[What you will do]: For every line of the records below that holds "APERTURE", add one. Give only the final total.
(Data extract)
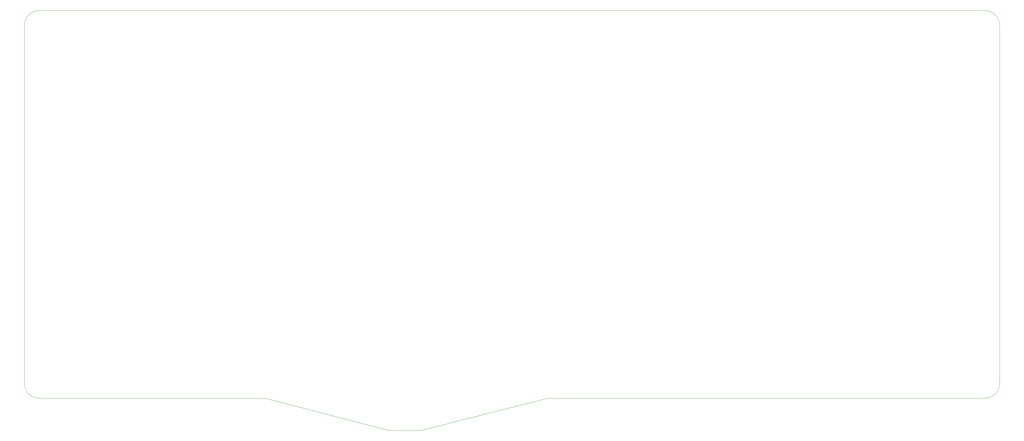
<source format=gbr>
%TF.GenerationSoftware,KiCad,Pcbnew,(5.1.6)-1*%
%TF.CreationDate,2021-09-12T01:22:44+02:00*%
%TF.ProjectId,Kanagawa,4b616e61-6761-4776-912e-6b696361645f,rev?*%
%TF.SameCoordinates,Original*%
%TF.FileFunction,Profile,NP*%
%FSLAX46Y46*%
G04 Gerber Fmt 4.6, Leading zero omitted, Abs format (unit mm)*
G04 Created by KiCad (PCBNEW (5.1.6)-1) date 2021-09-12 01:22:44*
%MOMM*%
%LPD*%
G01*
G04 APERTURE LIST*
%TA.AperFunction,Profile*%
%ADD10C,0.050000*%
%TD*%
G04 APERTURE END LIST*
D10*
X137890000Y-210232000D02*
X60890000Y-210232000D01*
X179890000Y-221232000D02*
X137890000Y-210232000D01*
X190890000Y-221232000D02*
X179890000Y-221232000D01*
X233890000Y-210232000D02*
X190890000Y-221232000D01*
X382890000Y-210232000D02*
X233890000Y-210232000D01*
X382890000Y-78232000D02*
G75*
G02*
X387890000Y-83232000I0J-5000000D01*
G01*
X55890000Y-83232000D02*
G75*
G02*
X60890000Y-78232000I5000000J0D01*
G01*
X60890000Y-210232000D02*
G75*
G02*
X55890000Y-205232000I0J5000000D01*
G01*
X387890000Y-205232000D02*
G75*
G02*
X382890000Y-210232000I-5000000J0D01*
G01*
X387890000Y-108966000D02*
X387890000Y-83232000D01*
X382890000Y-78232000D02*
X60890000Y-78232000D01*
X387890000Y-205232000D02*
X387890000Y-108966000D01*
X55890000Y-83232000D02*
X55890000Y-205232000D01*
M02*

</source>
(End Data extract)
[Result of this exercise]: 2